What you might notice from the Hurt report is that about a third of the accidents involved another vehicle, usually a car, but a quarter involved no other vehicles at all. You can make mistakes as well as another driver that could land you face down. Oh and don’t forget that motorcycle accidents are less likely to be reported to the police than car accidents, so the percentage danger is likely at least a little higher. By your logic, moose are also a concern for you when they weren’t for the LA motorcyclists.

Yes people die in cars. People die in their bath tubs, and on toilets and while brushing their teeth and in their sleep. Does any of that factor into whether a helmet will or will not protect you in a face down slide? Mathematically speaking, we call those things uncorrelated. They don’t matter.

If you’d like to look at facts, in Canada, not far from NH, a motorcyclist is 13 times more likely to die than a car driver per 1000 miles. There is a large number of people there who don’t wear helmets and they have a higher death rate than those that do.
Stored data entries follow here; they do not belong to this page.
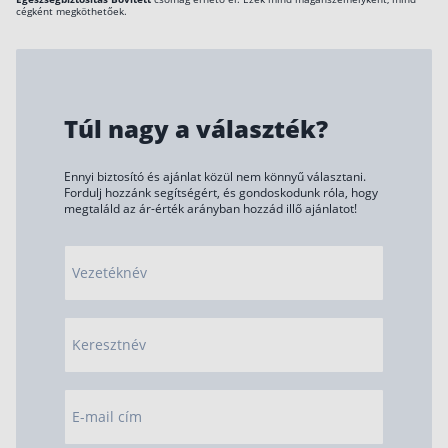
cégként megköthetőek.
Túl nagy a választék?
Ennyi biztosító és ajánlat közül nem könnyű választani.
Fordulj hozzánk segítségért, és gondoskodunk róla, hogy
megtaláld az ár-érték arányban hozzád illő ajánlatot!
Vezetéknév
Keresztnév
E-mail cím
Here are factors that provably reduce your chances of dying on a motorcycle in Canada: wearing a helmet, sobriety, ABS, experience/training. Roughly in that order. I’ll need to find the links for these if you’d like to look at them, but the info is solid.

But all that aside, what does it matter if you reduce your chances by 40% if you hit your face on the guard rail with no protection? You become those statistics, right? A helmet is never a bad idea, and is always a good idea. That is what science and math tell us. The rest is feelings. What you do is up to you.